What you need to do:
Scan the entries for lines with the word "Left", then copy those lines.

The input:

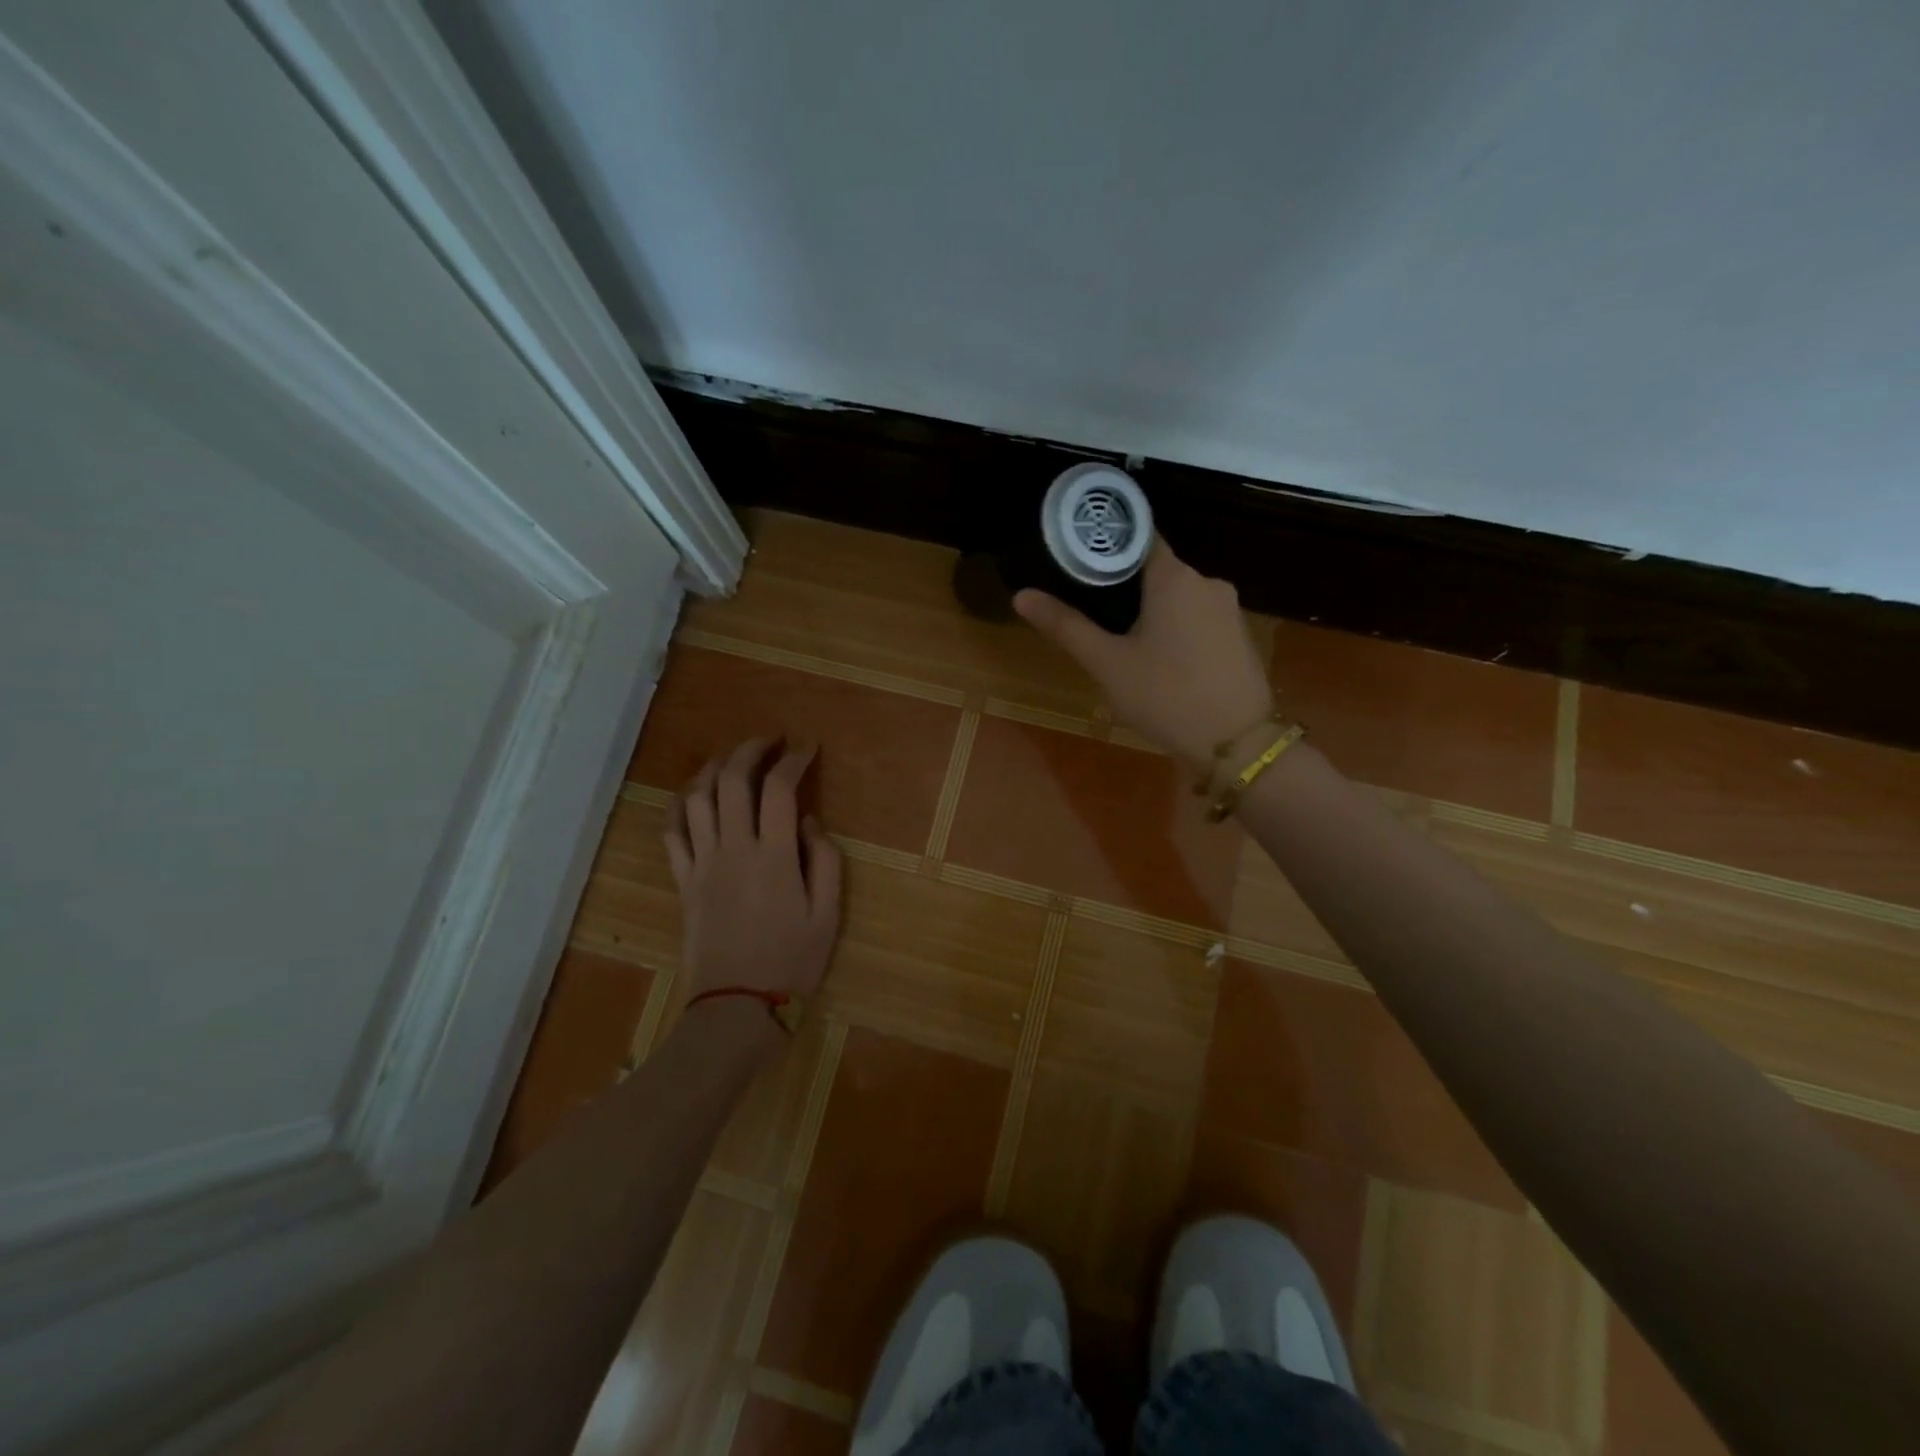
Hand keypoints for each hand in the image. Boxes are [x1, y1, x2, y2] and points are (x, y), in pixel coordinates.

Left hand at [664, 738, 843, 1003]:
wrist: (736, 1007)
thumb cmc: (791, 962)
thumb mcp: (828, 915)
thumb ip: (825, 861)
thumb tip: (810, 821)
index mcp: (775, 856)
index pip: (780, 789)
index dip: (794, 760)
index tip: (806, 748)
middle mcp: (734, 849)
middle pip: (733, 780)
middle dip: (751, 750)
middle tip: (770, 741)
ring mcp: (702, 863)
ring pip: (697, 798)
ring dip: (714, 768)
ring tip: (732, 759)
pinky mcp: (683, 881)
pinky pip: (672, 832)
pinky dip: (680, 805)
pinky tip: (692, 795)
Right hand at [1014, 539, 1271, 774]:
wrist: (1237, 744)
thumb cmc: (1165, 696)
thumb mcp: (1107, 664)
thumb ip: (1066, 626)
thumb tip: (1021, 595)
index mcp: (1173, 576)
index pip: (1137, 537)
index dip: (1106, 546)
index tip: (1079, 561)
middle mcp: (1207, 581)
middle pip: (1156, 569)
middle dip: (1125, 587)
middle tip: (1092, 612)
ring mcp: (1228, 609)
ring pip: (1178, 597)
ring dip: (1152, 611)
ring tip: (1121, 641)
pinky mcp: (1240, 635)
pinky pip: (1198, 618)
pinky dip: (1176, 628)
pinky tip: (1160, 660)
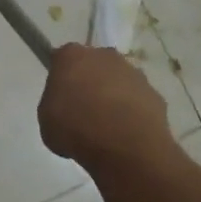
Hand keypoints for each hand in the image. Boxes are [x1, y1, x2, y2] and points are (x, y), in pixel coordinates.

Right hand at [38, 44, 171, 169]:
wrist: (124, 146)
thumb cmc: (75, 128)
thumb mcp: (46, 120)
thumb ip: (54, 105)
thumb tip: (66, 108)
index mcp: (72, 56)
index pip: (62, 59)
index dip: (60, 78)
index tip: (59, 98)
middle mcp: (104, 55)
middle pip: (93, 65)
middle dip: (89, 82)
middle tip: (82, 111)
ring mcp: (133, 73)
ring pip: (118, 81)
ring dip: (112, 97)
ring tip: (107, 127)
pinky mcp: (154, 93)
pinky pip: (137, 101)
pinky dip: (132, 113)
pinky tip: (125, 134)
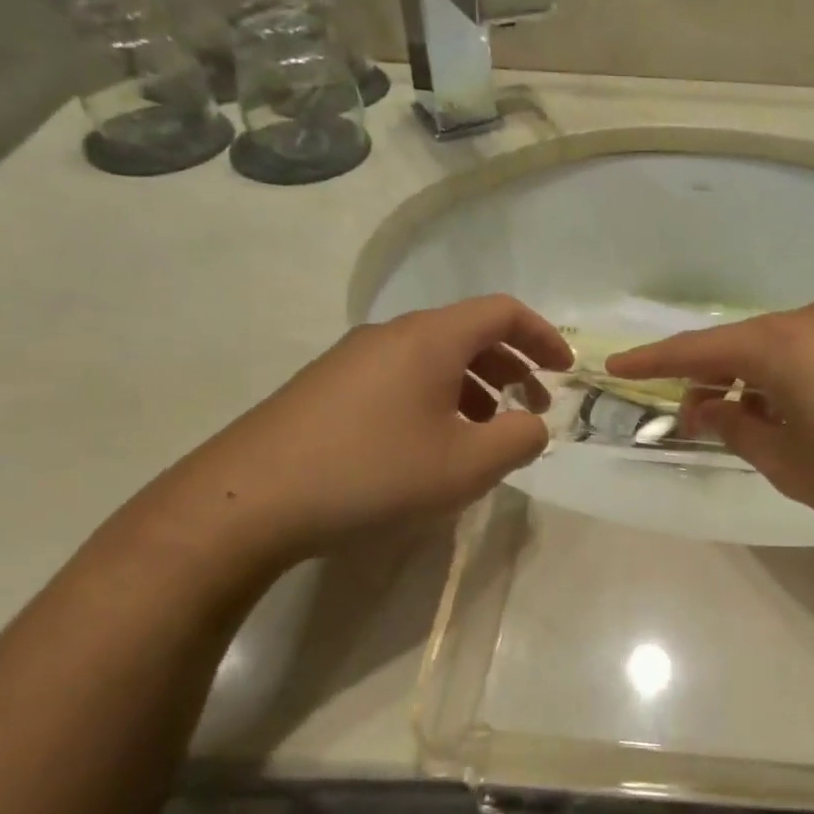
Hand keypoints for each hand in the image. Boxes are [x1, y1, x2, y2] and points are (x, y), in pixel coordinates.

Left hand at [160, 295, 570, 562]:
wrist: (248, 500)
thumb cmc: (373, 474)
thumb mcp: (466, 466)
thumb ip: (518, 440)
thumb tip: (532, 424)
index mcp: (430, 338)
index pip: (503, 312)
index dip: (543, 336)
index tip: (565, 370)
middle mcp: (391, 335)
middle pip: (468, 333)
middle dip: (512, 366)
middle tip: (532, 408)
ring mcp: (352, 359)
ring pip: (433, 358)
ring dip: (474, 386)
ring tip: (486, 432)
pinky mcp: (327, 388)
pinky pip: (400, 378)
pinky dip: (435, 398)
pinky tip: (430, 444)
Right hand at [606, 298, 813, 538]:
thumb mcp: (788, 461)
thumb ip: (736, 428)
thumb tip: (703, 407)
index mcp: (778, 344)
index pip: (696, 349)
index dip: (652, 361)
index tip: (615, 366)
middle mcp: (809, 321)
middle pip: (737, 345)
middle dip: (706, 378)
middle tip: (689, 419)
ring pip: (774, 350)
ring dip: (747, 381)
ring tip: (740, 423)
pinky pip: (808, 354)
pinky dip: (783, 380)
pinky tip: (790, 414)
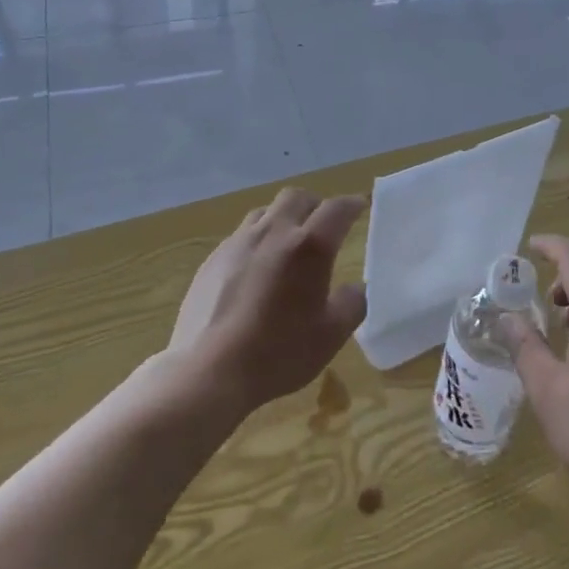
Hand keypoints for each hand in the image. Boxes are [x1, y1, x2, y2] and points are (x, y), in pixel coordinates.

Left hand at [169, 188, 367, 416]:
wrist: (208, 370)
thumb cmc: (278, 353)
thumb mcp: (331, 335)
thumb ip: (352, 304)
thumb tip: (355, 288)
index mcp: (308, 247)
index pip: (336, 209)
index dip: (352, 204)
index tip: (360, 206)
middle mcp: (273, 233)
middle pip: (296, 197)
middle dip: (315, 204)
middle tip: (324, 225)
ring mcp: (238, 243)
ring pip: (266, 212)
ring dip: (283, 218)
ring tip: (289, 244)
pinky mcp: (213, 259)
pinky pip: (241, 236)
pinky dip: (258, 241)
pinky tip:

Output of the task:
Left hand at [664, 738, 843, 1003]:
Left hand at [160, 295, 570, 562]:
Left hand at [169, 188, 367, 416]:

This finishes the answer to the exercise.